**INSTRUCTION**
Whenever the string "Media" appears in a line below, please copy the line out.
------ DATA SHOWN
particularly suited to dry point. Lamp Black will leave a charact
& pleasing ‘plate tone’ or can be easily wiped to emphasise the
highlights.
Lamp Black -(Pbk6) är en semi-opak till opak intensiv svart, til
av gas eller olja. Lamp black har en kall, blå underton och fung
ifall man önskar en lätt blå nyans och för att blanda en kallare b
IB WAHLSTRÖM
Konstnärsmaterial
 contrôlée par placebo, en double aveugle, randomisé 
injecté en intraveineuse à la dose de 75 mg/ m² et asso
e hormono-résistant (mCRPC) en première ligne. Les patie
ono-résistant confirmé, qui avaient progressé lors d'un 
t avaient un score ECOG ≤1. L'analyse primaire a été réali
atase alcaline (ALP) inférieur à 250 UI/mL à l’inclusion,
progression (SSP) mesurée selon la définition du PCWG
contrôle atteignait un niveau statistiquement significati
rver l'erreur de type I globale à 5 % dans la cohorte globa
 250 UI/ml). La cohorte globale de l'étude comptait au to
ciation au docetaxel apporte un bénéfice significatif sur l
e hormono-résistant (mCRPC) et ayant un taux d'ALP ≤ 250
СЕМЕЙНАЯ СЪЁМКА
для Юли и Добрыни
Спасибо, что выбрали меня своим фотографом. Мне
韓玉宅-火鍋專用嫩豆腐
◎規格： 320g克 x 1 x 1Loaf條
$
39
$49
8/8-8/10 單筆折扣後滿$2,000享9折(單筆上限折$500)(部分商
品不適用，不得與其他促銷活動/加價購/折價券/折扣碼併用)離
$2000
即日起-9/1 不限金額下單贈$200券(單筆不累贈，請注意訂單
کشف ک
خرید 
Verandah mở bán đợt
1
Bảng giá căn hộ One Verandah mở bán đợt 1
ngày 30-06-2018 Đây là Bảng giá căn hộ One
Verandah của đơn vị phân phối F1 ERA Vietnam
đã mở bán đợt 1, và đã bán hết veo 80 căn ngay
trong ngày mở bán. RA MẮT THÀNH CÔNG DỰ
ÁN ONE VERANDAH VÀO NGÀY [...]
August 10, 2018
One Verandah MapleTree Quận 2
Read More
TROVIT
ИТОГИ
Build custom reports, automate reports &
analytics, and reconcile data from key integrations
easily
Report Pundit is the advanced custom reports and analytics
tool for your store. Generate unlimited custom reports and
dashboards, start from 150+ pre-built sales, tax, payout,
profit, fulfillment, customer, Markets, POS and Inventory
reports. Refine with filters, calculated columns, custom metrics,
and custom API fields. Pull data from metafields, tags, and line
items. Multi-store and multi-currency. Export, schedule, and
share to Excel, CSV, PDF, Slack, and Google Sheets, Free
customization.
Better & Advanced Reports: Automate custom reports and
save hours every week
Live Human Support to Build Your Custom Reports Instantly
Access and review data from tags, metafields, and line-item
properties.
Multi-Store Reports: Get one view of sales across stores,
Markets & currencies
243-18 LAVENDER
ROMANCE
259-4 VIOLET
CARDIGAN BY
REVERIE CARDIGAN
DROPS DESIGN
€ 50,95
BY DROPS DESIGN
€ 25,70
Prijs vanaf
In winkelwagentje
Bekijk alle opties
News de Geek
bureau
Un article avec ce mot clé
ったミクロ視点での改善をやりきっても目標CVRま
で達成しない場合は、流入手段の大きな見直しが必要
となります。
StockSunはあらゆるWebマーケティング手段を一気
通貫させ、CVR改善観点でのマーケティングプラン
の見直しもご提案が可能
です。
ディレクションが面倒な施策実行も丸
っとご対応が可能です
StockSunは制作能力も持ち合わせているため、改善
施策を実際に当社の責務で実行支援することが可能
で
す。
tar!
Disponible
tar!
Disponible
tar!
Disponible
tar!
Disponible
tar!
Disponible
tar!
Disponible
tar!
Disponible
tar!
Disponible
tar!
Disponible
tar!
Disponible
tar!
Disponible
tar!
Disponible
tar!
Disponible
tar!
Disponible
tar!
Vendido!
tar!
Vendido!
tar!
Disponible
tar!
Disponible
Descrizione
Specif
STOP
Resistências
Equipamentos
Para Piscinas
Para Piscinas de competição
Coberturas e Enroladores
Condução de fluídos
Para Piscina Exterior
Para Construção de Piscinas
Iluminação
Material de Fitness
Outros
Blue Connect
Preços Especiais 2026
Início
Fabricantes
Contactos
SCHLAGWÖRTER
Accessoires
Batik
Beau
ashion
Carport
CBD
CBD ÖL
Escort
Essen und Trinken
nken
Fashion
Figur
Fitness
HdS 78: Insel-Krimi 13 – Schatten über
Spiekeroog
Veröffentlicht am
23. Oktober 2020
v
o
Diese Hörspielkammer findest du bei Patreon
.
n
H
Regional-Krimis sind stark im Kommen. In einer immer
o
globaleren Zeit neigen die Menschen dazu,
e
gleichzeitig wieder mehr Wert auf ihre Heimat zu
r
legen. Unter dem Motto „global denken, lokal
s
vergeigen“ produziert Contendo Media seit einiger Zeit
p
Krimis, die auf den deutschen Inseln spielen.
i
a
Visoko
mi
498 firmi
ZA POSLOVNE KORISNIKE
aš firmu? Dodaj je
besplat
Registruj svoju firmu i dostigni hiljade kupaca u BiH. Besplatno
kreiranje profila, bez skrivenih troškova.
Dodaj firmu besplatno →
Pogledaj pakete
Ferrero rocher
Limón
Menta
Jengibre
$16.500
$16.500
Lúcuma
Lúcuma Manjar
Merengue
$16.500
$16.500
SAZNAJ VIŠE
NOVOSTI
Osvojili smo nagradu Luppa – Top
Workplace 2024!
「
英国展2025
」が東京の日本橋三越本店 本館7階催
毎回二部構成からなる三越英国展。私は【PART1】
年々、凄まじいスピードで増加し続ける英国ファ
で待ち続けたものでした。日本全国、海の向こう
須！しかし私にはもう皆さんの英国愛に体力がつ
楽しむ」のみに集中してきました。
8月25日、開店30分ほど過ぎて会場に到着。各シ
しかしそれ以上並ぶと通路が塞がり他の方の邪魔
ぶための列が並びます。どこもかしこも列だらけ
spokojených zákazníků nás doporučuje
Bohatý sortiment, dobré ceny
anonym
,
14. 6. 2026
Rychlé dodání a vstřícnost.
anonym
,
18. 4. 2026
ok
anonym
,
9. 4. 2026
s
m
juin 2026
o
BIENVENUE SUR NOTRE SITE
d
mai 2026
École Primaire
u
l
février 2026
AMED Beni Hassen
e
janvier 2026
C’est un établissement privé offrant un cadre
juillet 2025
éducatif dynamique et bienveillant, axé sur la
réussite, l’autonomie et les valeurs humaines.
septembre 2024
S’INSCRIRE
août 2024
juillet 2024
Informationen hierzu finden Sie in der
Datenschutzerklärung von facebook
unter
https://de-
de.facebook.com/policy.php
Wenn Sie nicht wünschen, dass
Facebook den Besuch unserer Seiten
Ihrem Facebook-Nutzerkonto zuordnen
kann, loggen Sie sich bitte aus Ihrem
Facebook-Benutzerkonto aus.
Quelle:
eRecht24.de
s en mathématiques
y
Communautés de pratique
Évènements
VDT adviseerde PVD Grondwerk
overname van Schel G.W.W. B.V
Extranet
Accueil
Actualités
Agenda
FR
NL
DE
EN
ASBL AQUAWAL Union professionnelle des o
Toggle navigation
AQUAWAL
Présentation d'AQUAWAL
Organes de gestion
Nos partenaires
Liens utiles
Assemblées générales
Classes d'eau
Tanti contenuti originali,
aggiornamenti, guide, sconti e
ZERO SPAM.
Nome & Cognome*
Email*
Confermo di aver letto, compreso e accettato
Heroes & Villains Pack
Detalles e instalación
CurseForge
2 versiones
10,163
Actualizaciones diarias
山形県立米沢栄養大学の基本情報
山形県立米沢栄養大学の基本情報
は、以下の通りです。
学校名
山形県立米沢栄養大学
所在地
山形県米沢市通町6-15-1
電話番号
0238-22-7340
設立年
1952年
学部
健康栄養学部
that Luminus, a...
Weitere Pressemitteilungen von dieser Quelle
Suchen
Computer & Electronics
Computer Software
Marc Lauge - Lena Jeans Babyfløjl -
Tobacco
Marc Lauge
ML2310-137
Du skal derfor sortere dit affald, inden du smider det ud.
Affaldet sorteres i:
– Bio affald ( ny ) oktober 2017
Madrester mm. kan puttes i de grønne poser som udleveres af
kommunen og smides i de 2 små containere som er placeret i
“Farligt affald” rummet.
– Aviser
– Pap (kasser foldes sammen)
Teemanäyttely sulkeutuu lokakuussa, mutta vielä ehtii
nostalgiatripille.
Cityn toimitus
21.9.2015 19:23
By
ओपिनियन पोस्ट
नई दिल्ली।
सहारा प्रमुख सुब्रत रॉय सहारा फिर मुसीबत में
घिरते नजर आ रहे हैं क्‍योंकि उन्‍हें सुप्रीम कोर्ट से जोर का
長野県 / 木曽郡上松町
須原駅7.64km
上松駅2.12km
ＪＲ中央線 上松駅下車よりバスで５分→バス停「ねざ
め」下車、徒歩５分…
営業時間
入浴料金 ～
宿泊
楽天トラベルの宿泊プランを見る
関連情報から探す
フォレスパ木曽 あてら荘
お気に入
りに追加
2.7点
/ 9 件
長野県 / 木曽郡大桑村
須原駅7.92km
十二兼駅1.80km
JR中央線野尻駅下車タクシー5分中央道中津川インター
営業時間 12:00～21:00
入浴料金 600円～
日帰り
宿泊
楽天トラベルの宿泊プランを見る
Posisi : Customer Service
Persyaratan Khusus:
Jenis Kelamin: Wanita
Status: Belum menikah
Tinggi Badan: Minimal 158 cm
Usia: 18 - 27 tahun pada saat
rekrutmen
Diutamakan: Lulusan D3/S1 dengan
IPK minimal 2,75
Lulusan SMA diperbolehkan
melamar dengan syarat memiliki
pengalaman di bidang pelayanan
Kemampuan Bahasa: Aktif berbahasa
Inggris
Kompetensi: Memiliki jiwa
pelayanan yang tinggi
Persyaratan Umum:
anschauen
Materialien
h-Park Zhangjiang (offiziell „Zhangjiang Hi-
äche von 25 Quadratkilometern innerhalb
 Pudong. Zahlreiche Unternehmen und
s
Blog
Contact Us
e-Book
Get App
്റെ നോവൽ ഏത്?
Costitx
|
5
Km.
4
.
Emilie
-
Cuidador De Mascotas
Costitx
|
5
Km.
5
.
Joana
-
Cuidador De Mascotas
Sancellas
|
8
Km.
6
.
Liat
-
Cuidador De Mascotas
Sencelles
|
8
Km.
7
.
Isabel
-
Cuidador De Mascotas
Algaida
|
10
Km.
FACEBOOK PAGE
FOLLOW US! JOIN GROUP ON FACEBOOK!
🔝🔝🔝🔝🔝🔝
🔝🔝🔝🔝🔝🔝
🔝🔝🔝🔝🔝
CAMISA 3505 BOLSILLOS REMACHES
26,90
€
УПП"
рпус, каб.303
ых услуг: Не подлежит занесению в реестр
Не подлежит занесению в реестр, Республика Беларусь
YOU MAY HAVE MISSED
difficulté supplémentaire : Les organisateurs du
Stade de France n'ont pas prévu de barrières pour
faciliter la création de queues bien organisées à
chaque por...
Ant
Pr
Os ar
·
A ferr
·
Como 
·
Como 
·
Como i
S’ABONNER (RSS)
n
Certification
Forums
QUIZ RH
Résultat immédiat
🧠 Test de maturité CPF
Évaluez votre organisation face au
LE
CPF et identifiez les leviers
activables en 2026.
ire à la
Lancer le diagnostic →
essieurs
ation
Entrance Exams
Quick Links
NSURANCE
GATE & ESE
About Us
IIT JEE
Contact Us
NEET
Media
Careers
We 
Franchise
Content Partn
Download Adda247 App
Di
------------
**TASK RESPONSE**
vergeigen“ produziert Contendo Media seit einiger Zeit
Media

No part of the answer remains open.